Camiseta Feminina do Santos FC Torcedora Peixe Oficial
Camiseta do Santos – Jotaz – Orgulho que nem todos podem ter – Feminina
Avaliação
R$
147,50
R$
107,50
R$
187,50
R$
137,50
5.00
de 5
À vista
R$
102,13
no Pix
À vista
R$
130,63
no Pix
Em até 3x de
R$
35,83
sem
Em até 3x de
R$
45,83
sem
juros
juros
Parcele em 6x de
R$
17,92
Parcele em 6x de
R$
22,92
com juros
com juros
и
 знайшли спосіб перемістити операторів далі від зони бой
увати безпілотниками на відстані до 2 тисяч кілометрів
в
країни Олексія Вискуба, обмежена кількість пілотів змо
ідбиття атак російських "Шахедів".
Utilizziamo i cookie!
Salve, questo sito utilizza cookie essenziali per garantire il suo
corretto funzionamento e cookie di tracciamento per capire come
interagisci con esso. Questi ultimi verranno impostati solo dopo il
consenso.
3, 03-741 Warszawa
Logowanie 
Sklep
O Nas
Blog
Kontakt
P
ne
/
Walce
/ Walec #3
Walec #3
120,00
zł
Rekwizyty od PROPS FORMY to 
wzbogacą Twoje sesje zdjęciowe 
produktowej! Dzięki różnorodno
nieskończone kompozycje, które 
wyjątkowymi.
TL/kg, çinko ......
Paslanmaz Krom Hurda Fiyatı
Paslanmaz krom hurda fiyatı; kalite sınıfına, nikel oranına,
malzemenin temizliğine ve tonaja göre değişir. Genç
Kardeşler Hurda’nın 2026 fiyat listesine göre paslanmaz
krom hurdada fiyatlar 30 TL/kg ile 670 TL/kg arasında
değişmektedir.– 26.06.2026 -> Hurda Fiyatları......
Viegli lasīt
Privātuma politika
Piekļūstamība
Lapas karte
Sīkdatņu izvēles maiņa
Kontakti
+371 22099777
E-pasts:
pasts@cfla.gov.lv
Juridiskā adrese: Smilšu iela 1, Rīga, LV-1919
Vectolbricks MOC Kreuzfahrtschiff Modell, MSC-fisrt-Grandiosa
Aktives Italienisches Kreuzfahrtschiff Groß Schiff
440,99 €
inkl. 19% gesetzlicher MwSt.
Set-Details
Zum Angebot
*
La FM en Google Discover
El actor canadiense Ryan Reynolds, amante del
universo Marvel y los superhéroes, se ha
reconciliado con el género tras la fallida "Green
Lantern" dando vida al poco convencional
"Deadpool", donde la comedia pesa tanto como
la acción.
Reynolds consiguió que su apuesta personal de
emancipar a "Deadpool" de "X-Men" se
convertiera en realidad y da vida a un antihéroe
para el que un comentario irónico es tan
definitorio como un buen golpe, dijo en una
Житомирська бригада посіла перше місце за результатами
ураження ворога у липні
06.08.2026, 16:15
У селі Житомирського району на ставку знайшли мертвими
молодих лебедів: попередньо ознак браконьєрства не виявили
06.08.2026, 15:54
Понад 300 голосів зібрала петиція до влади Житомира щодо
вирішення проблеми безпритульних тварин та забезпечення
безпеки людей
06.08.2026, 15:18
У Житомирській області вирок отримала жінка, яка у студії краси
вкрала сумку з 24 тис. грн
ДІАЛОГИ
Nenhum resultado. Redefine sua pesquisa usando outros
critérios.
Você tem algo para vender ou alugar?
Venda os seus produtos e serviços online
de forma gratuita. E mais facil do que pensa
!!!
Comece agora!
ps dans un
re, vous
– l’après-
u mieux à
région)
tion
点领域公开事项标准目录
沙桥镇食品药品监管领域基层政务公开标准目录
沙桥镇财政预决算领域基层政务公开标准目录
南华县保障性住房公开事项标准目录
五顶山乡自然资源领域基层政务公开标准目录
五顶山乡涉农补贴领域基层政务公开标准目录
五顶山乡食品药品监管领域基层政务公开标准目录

- - -

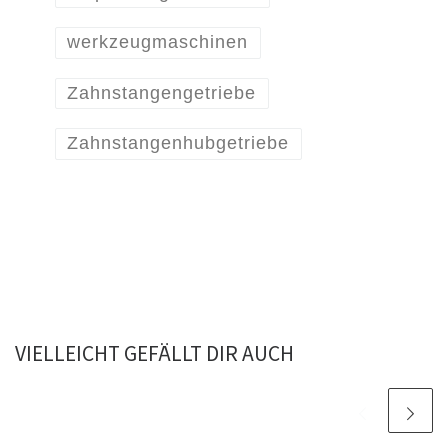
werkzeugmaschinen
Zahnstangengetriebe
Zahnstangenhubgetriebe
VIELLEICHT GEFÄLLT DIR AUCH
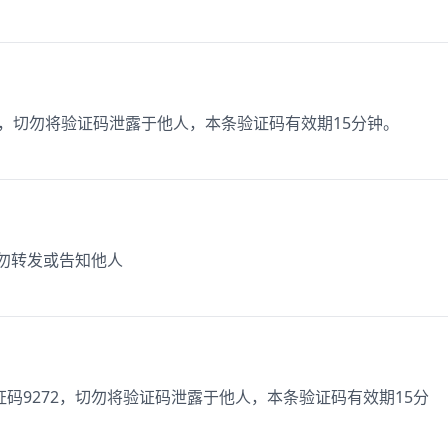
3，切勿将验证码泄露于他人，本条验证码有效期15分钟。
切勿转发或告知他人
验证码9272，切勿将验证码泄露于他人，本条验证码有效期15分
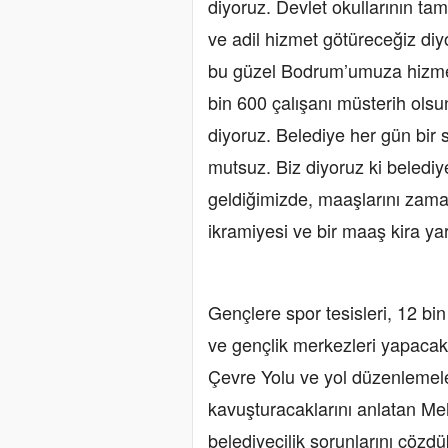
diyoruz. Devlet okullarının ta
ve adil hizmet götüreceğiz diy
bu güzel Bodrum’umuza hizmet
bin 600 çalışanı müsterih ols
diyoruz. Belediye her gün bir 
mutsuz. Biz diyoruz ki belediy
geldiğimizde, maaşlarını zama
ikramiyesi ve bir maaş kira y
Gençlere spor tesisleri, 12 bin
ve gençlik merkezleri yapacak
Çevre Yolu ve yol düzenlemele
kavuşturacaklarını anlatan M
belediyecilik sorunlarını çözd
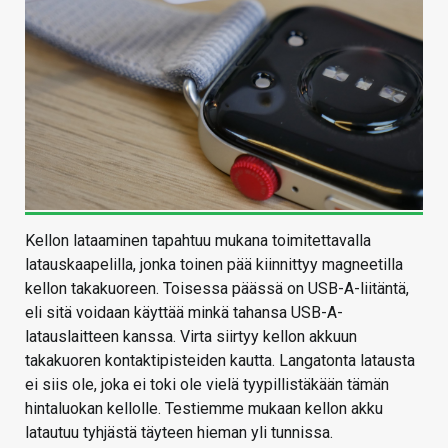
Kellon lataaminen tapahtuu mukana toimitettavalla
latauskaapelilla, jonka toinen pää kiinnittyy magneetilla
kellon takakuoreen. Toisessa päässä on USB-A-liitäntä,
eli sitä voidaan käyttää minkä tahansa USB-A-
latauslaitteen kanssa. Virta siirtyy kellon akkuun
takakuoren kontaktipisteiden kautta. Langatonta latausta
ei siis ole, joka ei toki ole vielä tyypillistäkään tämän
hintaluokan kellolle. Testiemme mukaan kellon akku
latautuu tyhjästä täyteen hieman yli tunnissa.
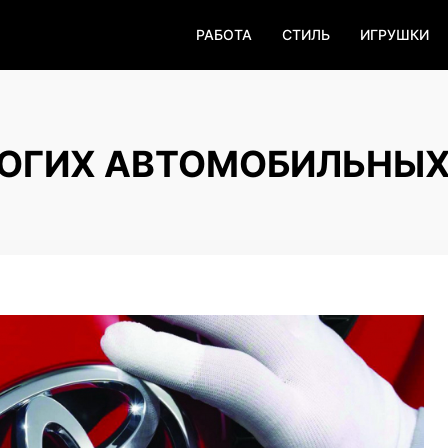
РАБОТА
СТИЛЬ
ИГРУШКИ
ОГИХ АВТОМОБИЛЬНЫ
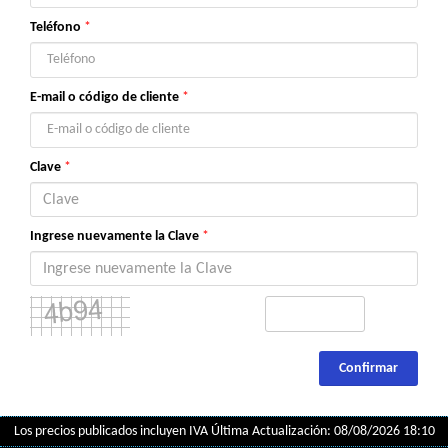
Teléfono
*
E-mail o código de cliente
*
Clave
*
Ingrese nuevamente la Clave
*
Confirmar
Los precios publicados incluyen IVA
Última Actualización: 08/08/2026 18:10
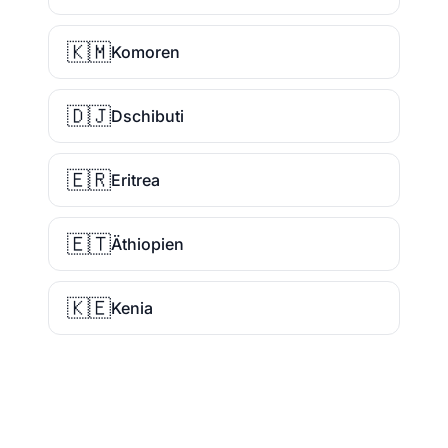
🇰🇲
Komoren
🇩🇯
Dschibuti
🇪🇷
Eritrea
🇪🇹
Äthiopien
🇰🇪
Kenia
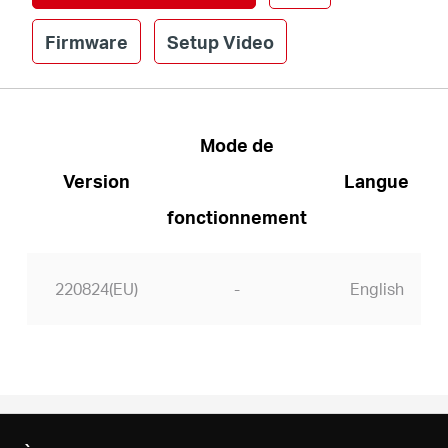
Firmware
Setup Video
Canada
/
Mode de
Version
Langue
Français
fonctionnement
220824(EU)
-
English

- - -

PROBLEM TO SOLVE ->
Please make an exact copy of the lines above from the line with "Venda os seus produtos e serviços online" through the line with "五顶山乡食品药品监管领域基层政务公开标准目录", both ends included.

EXERCISE SOLUTION ->
Venda os seus produtos e serviços online
de forma gratuita. E mais facil do que pensa
!!!
Comece agora!
ps dans un
re, vous
– l’après-
u mieux à
région)
tion
点领域公开事项标准目录
沙桥镇食品药品监管领域基层政务公开标准目录
沙桥镇财政预决算领域基层政务公开标准目录
南华县保障性住房公开事项标准目录
五顶山乡自然资源领域基层政务公开标准目录
五顶山乡涉农补贴领域基层政务公开标准目录
五顶山乡食品药品监管领域基层政务公开标准目录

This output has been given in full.